Data excerpts
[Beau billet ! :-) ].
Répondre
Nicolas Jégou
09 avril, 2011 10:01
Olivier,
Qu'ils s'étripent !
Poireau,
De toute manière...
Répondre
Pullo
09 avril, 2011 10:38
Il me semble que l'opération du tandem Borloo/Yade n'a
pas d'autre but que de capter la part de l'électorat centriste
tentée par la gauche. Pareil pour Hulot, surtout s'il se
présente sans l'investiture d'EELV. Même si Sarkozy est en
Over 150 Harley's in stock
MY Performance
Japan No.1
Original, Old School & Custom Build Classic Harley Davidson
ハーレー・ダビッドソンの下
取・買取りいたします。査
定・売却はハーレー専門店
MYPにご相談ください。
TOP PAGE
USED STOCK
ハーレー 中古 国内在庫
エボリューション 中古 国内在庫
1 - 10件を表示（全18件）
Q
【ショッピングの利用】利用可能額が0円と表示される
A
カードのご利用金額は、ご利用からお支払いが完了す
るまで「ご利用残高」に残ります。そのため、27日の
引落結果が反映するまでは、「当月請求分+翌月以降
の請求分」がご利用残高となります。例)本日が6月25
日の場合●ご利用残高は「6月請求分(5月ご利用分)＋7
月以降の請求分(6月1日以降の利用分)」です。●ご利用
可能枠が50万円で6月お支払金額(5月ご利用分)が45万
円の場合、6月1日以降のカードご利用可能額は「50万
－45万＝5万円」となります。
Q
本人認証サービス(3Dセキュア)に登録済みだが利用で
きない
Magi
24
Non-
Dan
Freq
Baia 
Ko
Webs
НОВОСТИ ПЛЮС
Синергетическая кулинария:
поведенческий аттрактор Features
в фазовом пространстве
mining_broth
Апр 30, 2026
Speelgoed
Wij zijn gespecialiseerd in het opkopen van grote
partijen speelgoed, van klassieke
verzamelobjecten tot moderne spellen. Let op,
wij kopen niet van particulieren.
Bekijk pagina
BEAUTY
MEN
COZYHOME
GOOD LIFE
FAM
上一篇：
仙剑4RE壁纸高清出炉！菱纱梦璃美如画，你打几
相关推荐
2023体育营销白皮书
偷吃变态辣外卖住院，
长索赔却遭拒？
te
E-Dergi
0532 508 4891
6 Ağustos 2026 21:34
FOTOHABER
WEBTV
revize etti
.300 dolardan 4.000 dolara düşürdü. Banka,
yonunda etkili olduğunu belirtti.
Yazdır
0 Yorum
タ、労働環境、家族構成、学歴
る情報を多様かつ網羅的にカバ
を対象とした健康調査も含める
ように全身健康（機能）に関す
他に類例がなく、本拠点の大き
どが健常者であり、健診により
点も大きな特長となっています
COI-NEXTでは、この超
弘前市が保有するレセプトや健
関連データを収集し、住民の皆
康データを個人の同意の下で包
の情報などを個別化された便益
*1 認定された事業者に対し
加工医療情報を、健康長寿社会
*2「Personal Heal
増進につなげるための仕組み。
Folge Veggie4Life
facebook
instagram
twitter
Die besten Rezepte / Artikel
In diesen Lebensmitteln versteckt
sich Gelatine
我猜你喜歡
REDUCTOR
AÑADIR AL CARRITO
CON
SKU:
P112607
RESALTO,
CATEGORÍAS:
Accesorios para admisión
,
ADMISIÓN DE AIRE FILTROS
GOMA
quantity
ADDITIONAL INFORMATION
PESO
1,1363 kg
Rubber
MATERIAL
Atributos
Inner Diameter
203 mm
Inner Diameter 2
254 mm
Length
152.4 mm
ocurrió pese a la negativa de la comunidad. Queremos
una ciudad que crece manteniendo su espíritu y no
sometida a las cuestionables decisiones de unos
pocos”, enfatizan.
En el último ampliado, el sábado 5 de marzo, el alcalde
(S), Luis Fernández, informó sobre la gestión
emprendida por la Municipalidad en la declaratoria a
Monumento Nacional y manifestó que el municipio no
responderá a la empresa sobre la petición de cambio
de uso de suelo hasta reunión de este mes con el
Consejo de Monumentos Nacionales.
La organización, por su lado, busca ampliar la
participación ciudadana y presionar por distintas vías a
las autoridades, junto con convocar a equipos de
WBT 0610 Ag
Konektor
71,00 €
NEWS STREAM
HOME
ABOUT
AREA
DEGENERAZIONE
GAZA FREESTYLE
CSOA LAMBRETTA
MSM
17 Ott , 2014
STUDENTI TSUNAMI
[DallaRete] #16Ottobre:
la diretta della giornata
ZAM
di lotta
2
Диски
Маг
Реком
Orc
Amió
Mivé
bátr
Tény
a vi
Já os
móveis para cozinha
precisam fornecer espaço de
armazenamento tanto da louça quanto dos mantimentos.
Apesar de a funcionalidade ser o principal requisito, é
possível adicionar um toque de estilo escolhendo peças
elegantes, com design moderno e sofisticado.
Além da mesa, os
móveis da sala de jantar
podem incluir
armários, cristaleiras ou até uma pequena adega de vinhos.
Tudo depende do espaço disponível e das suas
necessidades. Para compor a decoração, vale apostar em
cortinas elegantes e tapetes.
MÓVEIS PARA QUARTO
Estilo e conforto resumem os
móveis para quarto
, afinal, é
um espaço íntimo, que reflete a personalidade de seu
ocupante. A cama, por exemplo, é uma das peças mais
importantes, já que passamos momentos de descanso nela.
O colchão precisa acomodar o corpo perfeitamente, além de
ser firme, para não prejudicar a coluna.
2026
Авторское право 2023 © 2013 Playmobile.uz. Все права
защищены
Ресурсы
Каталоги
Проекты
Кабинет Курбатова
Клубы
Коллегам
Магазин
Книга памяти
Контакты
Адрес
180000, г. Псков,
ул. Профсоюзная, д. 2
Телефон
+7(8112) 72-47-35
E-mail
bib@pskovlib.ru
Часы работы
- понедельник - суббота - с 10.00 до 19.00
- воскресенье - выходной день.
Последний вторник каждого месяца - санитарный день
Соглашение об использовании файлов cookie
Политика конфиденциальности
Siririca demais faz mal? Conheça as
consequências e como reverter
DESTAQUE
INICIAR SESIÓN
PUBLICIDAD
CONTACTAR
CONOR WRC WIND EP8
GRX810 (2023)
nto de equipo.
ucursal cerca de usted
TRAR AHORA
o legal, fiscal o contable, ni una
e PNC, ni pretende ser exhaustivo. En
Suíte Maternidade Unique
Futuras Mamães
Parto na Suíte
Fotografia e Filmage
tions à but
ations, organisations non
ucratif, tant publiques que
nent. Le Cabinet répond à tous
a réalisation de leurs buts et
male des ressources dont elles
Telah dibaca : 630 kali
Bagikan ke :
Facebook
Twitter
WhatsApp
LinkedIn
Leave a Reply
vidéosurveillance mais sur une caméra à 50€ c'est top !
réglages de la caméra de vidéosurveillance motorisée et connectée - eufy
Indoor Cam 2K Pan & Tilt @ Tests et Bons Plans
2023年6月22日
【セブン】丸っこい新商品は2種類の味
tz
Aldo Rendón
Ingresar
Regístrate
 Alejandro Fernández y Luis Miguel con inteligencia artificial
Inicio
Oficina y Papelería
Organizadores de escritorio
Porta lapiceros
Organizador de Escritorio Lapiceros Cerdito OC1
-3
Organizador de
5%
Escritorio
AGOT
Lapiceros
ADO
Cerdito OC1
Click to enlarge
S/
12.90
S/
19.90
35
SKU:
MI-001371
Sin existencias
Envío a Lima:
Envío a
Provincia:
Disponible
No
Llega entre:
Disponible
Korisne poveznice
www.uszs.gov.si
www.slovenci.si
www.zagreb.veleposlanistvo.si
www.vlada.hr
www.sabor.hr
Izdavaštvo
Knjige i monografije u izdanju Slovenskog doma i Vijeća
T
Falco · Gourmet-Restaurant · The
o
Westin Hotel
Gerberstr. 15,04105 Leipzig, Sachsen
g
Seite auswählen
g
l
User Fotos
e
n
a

§ Prompt: Please return the text of every one of the rows above without changing a single character.

§ Output for this exercise:
[Beau billet ! :-) ].
Répondre
Nicolas Jégou
09 avril, 2011 10:01
Olivier,
Qu'ils s'étripent !
Poireau,
De toute manière...
Répondre
Pullo
09 avril, 2011 10:38
Il me semble que l'opération du tandem Borloo/Yade n'a
pas d'autre but que de capter la part de l'électorat centriste
tentée par la gauche. Pareil pour Hulot, surtout s'il se
présente sans l'investiture d'EELV. Même si Sarkozy est en
Over 150 Harley's in stock
MY Performance
Japan No.1
Original, Old School & Custom Build Classic Harley Davidson
ハーレー・ダビッドソンの下
取・買取りいたします。査
定・売却はハーレー専門店
MYPにご相談ください。
TOP PAGE
USED STOCK
ハーレー 中古 国内在庫
エボリューション 中古 国内在庫
1 - 10件を表示（全18件）
Q
【ショッピングの利用】利用可能額が0円と表示される
A
カードのご利用金額は、ご利用からお支払いが完了す
るまで「ご利用残高」に残ります。そのため、27日の
引落結果が反映するまでは、「当月請求分+翌月以降
の請求分」がご利用残高となります。例)本日が6月25
日の場合●ご利用残高は「6月請求分(5月ご利用分)＋7
月以降の請求分(6月1日以降の利用分)」です。●ご利用
可能枠が50万円で6月お支払金額(5月ご利用分)が45万
円の場合、6月1日以降のカードご利用可能額は「50万
－45万＝5万円」となります。
Q
本人認証サービス(3Dセキュア)に登録済みだが利用で
きない
Magi
24
Non-
Dan
Freq
Baia 
Ko
Webs
НОВОСТИ ПЛЮС
Синергетическая кулинария:
поведенческий аттрактор Features
в фазовом пространстве
mining_broth
Апр 30, 2026
Speelgoed
Wij zijn gespecialiseerd in het opkopen van grote
partijen speelgoed, van klassieke
verzamelobjecten tot moderne spellen. Let op,
wij kopen niet van particulieren.
Bekijk pagina
BEAUTY
MEN
COZYHOME
GOOD LIFE
FAM
上一篇：
仙剑4RE壁纸高清出炉！菱纱梦璃美如画，你打几
相关推荐
2023体育营销白皮书
偷吃变态辣外卖住院，
长索赔却遭拒？
te
E-Dergi
0532 508 4891
6 Ağustos 2026 21:34
FOTOHABER
WEBTV
revize etti
.300 dolardan 4.000 dolara düşürdü. Banka,
yonunda etkili olduğunu belirtti.
Yazdır
0 Yorum
タ、労働環境、家族構成、学歴
る情報を多様かつ網羅的にカバ
を対象とした健康調査も含める
ように全身健康（機能）に関す
他に類例がなく、本拠点の大き
どが健常者であり、健診により
点も大きな特長となっています
COI-NEXTでは、この超
弘前市が保有するレセプトや健
関連データを収集し、住民の皆
康データを個人の同意の下で包
の情報などを個別化された便益
*1 認定された事業者に対し
加工医療情報を、健康長寿社会
*2「Personal Heal
増進につなげるための仕組み。
Folge Veggie4Life
facebook
instagram
twitter
Die besten Rezepte / Artikel
In diesen Lebensmitteln versteckt
sich Gelatine
我猜你喜歡
REDUCTOR
AÑADIR AL CARRITO
CON
SKU:
P112607
RESALTO,
CATEGORÍAS:
Accesorios para admisión
,
ADMISIÓN DE AIRE FILTROS
GOMA
quantity
ADDITIONAL INFORMATION
PESO
1,1363 kg
Rubber
MATERIAL
Atributos
Inner Diameter
203 mm
Inner Diameter 2
254 mm
Length
152.4 mm
ocurrió pese a la negativa de la comunidad. Queremos
una ciudad que crece manteniendo su espíritu y no
sometida a las cuestionables decisiones de unos
pocos”, enfatizan.
En el último ampliado, el sábado 5 de marzo, el alcalde
(S), Luis Fernández, informó sobre la gestión
emprendida por la Municipalidad en la declaratoria a
Monumento Nacional y manifestó que el municipio no
responderá a la empresa sobre la petición de cambio
de uso de suelo hasta reunión de este mes con el
Consejo de Monumentos Nacionales.
La organización, por su lado, busca ampliar la
participación ciudadana y presionar por distintas vías a
las autoridades, junto con convocar a equipos de
WBT 0610 Ag
Konektor
71,00 €
NEWS STREAM
HOME
ABOUT
AREA
DEGENERAZIONE
GAZA FREESTYLE
CSOA LAMBRETTA
MSM
17 Ott , 2014
STUDENTI TSUNAMI
[DallaRete] #16Ottobre:
la diretta della giornata
ZAM
di lotta
2
Диски
Маг
Реком
Orc
Amió
Mivé
bátr
Tény
a vi
Já os
móveis para cozinha
precisam fornecer espaço de
armazenamento tanto da louça quanto dos mantimentos.
Apesar de a funcionalidade ser o principal requisito, é
possível adicionar um toque de estilo escolhendo peças
elegantes, com design moderno e sofisticado.
Além da mesa, os
móveis da sala de jantar
podem incluir
armários, cristaleiras ou até uma pequena adega de vinhos.
Tudo depende do espaço disponível e das suas
necessidades. Para compor a decoração, vale apostar em
cortinas elegantes e tapetes.
MÓVEIS PARA QUARTO
Estilo e conforto resumem os
móveis para quarto
, afinal, é
um espaço íntimo, que reflete a personalidade de seu
ocupante. A cama, por exemplo, é uma das peças mais
importantes, já que passamos momentos de descanso nela.
O colchão precisa acomodar o corpo perfeitamente, além de
ser firme, para não prejudicar a coluna.
2026
Авторское право 2023 © 2013 Playmobile.uz. Все права
защищены
Ресурсы
Каталоги
Проекты
Кабинет Курбатова
Клубы
Коллегам
Магазин
Книга памяти
Контакты
Адрес
180000, г. Псков,
ул. Профсоюзная, д. 2
Телефон
+7(8112) 72-47-35
E-mail
bib@pskovlib.ru
Часы работы
- понедельник - суббота - с 10.00 до 19.00
- воскресенье - выходной день.
Последний вторник каждого месяца - санитарный день
Соглашение об использовании файлов cookie
Политика конфиденциальности
Siririca demais faz mal? Conheça as
consequências e como reverter
DESTAQUE
INICIAR SESIÓN
PUBLICIDAD
CONTACTAR
CONOR WRC WIND EP8
GRX810 (2023)
nto de equipo.
ucursal cerca de usted
TRAR AHORA
o legal, fiscal o contable, ni una
e PNC, ni pretende ser exhaustivo. En
Suíte Maternidade Unique
Futuras Mamães
Parto na Suíte
Fotografia e Filmage
tions à but
ations, organisations non
ucratif, tant publiques que
nent. Le Cabinet répond à tous
a réalisation de leurs buts et
male des ressources dont elles
Telah dibaca : 630 kali
Bagikan ke :
Facebook
Twitter
WhatsApp
LinkedIn
Leave a Reply
vidéosurveillance mais sur une caméra à 50€ c'est top !
réglages de la caméra de vidéosurveillance motorisée et connectée - eufy
Indoor Cam 2K Pan & Tilt @ Tests et Bons Plans
2023年6月22日
【セブン】丸っこい新商品は2種類の味
tz
Aldo Rendón
Ingresar
Regístrate
 Alejandro Fernández y Luis Miguel con inteligencia artificial
Inicio
Oficina y Papelería
Organizadores de escritorio
Porta lapiceros
Organizador de Escritorio Lapiceros Cerdito OC1
-3
Organizador de
5%
Escritorio
AGOT
Lapiceros
ADO
Cerdito OC1
Click to enlarge
S/
12.90
S/
19.90
35
SKU:
MI-001371
Sin existencias
Envío a Lima:
Envío a
Provincia:
Disponible
No
Llega entre:
Disponible
Korisne poveznice
www.uszs.gov.si
www.slovenci.si
www.zagreb.veleposlanistvo.si
www.vlada.hr
www.sabor.hr
Izdavaštvo
Knjige i monografije u izdanju Slovenskog doma i Vijeća
T
Falco · Gourmet-Restaurant · The
o
Westin Hotel
Gerberstr. 15,04105 Leipzig, Sachsen
g
Seite auswählen
g
l
User Fotos
e
n
a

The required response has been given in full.